Ayrıca, Afganistan’ı terk eden ABD’nin çok daha büyük stratejik hamleler yapabilme gücünün olduğunu da görmüş oluyoruz. Çin’in belirli bir düzeyde etkin olduğu Afganistan işgalinin sonuna gelinmesine AUKUS ile hamlede bulunan ABD’nin emperyalist gücünün hala daha dengi olmayan bir noktada olduğunu da görmek gerekiyor.

ABD ve İngiltere’nin attığı bu adıma kısa vadede Avrupalılardan ciddi bir karşılık gelmesini beklemek doğru değil. Ama ABD ve İngiltere ile Almanya ve Fransa arasındaki çelişkilerin sürekli olarak ABD lehine çözülmesinin de sonsuza kadar sürmesi beklenmemeli.

Bu açıdan hala ABD emperyalizmine karşı uyanık olunması gerekiyor.

* * *

Emperyalizmin Rusya’nın çevrelenmesi politikasının bir benzerinin bugün Çin’e karşı hayata geçirilmeye başlandığını söyleyebiliriz. Emperyalizme karşı yüksek direnç gösterebilen bu ülkelerden Rusya’ya komünistlerin yaklaşımının son tahlilde bu ülkedeki milliyetçi burjuva iktidarını hiçbir zaman akıldan çıkartılmadan belirlenmesi gerektiği aşikar. Bununla birlikte, sırf kapitalist bir ülke diye NATO karşısında Rusya’yı emperyalist saymak en hafif tabirle bir aymazlık olabilir.

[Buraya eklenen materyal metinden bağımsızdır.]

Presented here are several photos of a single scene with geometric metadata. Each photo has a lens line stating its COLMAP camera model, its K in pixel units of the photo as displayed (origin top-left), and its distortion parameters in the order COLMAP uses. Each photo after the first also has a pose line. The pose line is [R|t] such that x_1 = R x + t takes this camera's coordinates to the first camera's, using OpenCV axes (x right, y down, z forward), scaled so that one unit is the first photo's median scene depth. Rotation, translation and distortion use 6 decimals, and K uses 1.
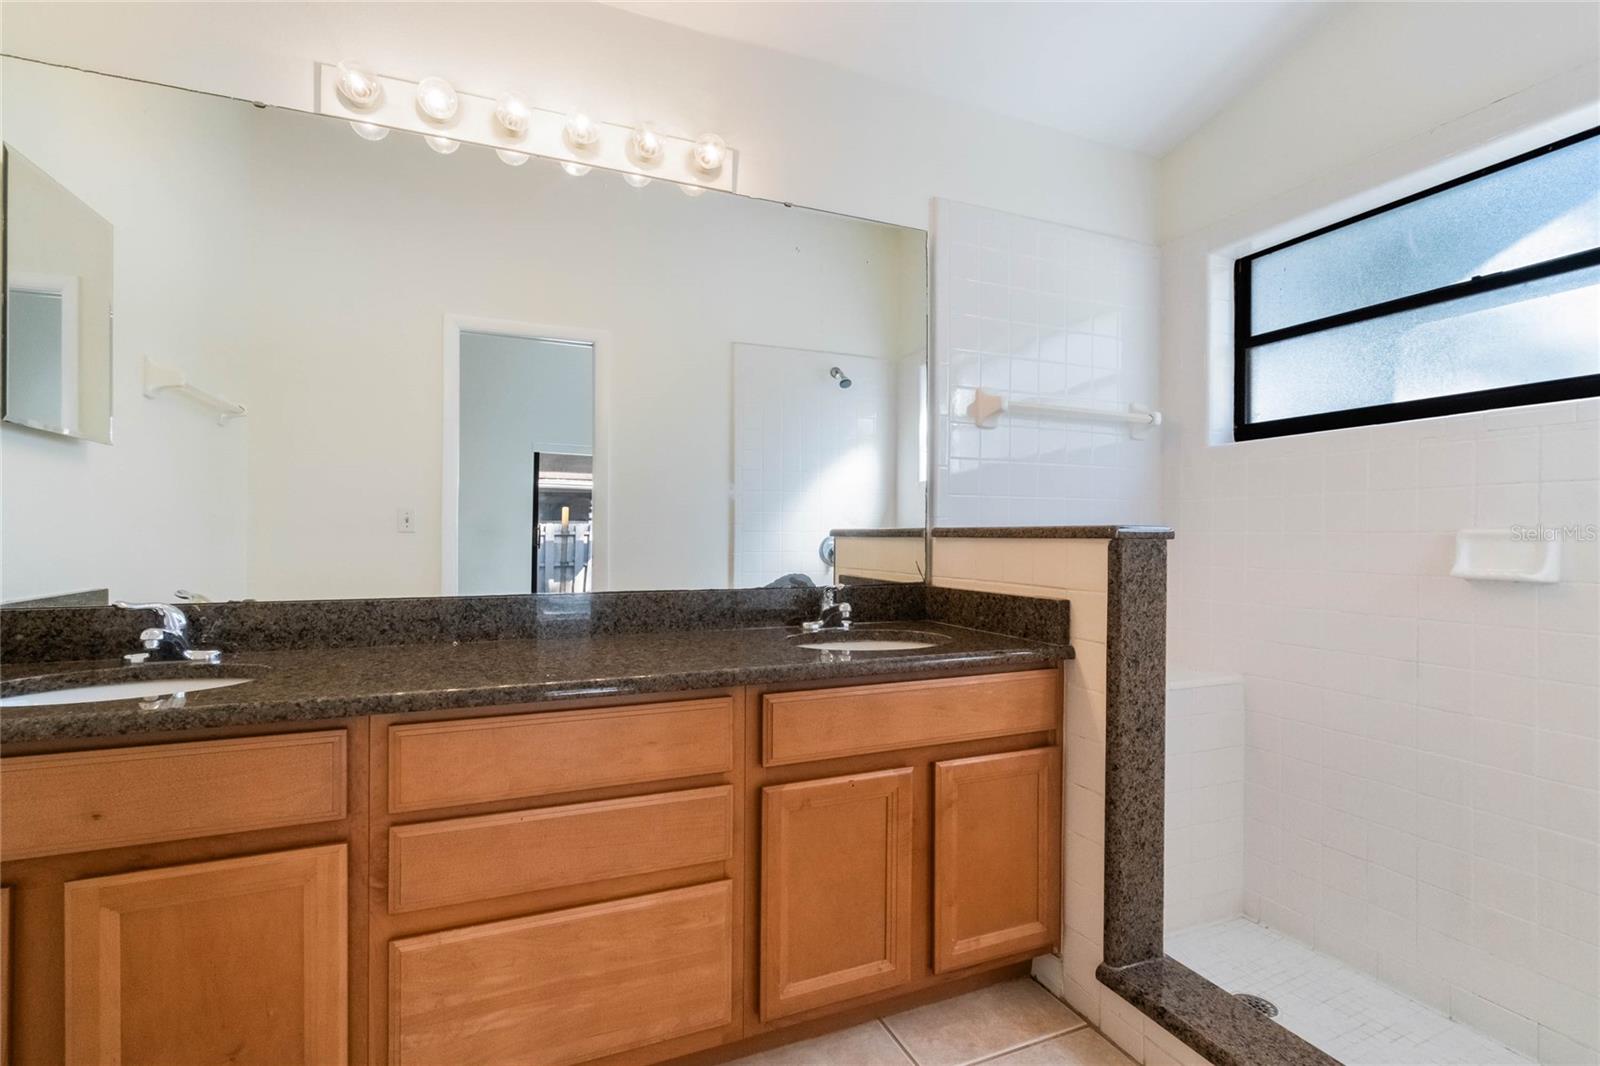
lens RADIAL K [[711.0, 0, 798.2], [0, 711.0, 537.9], [0, 0, 1]] dist [-0.000342, 0.000475]
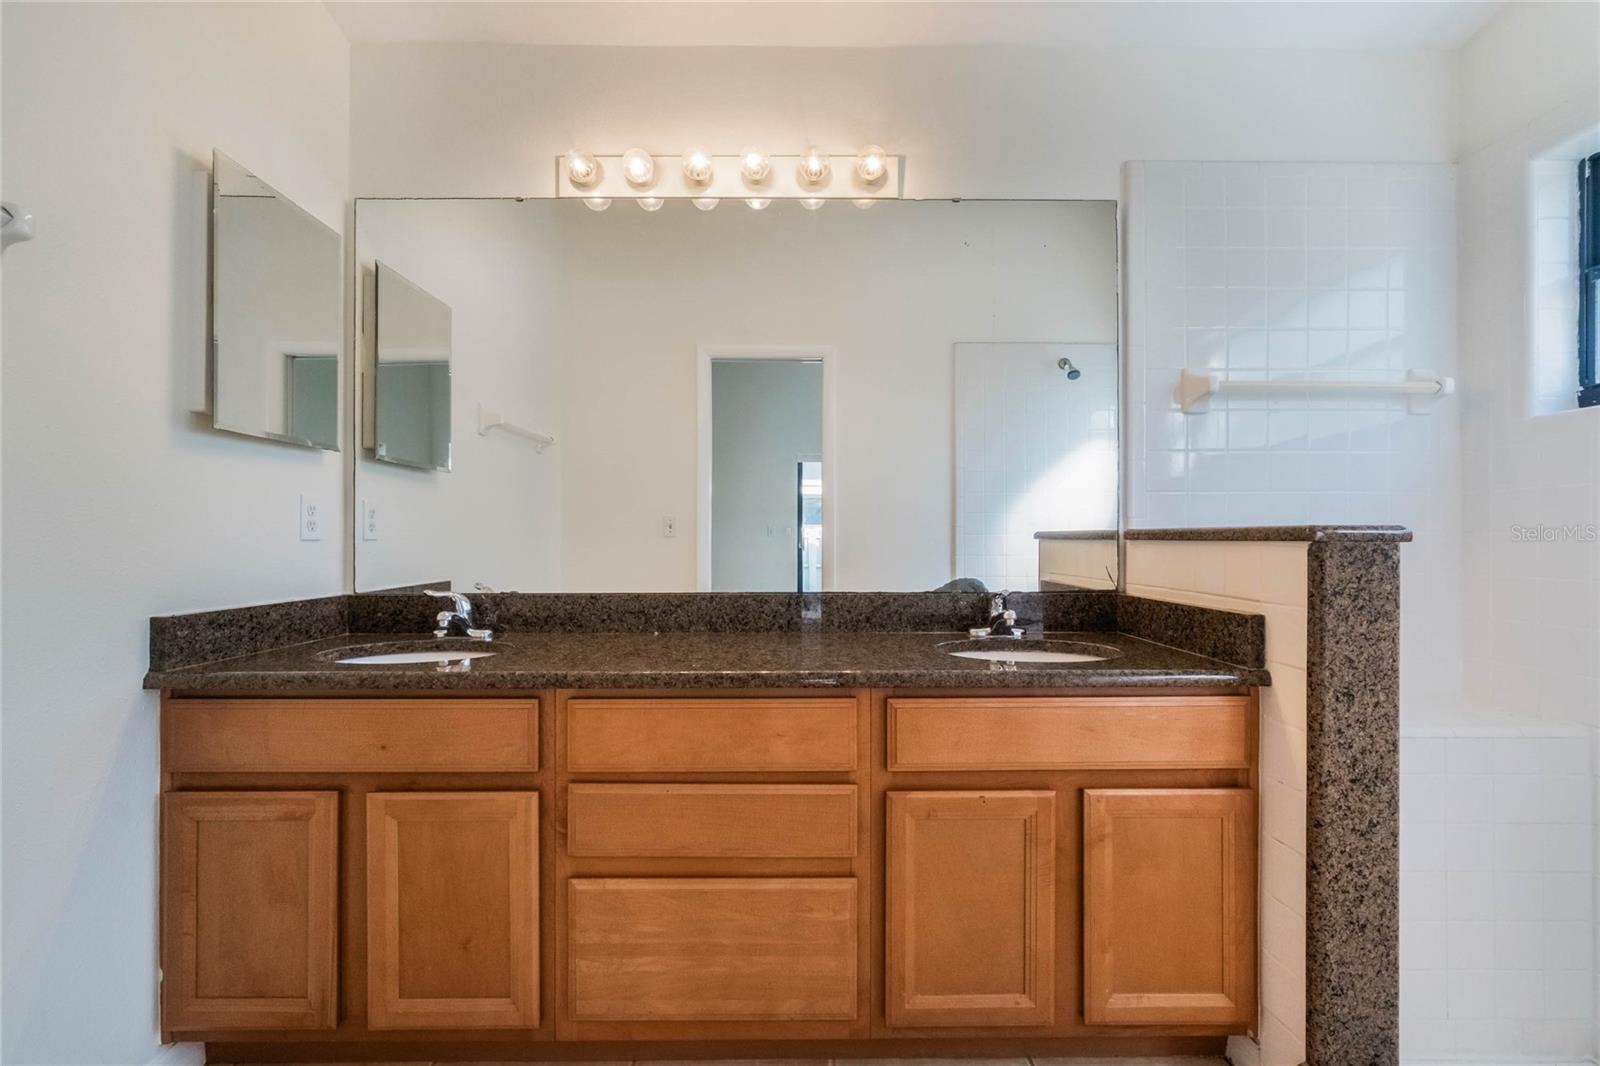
lens RADIAL K [[701.2, 0, 797.4], [0, 701.2, 538.4], [0, 0, 1]] dist [0.000955, 0.000978]
pose [[0.927717, -0.004460, -0.373257, 0.190790], [0.003373, 0.999988, -0.003564, -0.001631], [0.373268, 0.002047, 0.927721, 0.034876]]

Öte yandan, Çin’i ise daha da farklı ele almak gerekiyor. Geçmişin değerlendirmelerini unutmadan dünya sosyalist sisteminin çözülmesinin ardından 30 yıldır iktidarını sürdüren, yoksulluğu önemli ölçüde ortadan kaldıran ama bunun için karşı devrimcilere ne derecede alan açtığını sürekli gözetlemek gereken Çin’i düşmanlaştırmak, emperyalizmin anti-komünist ideolojik saldırıları da düşünüldüğünde ancak emperyalizmin ekmeğine yağ süreceğini söyleyebiliriz.

Bu başlangıç noktasından devam edebiliriz.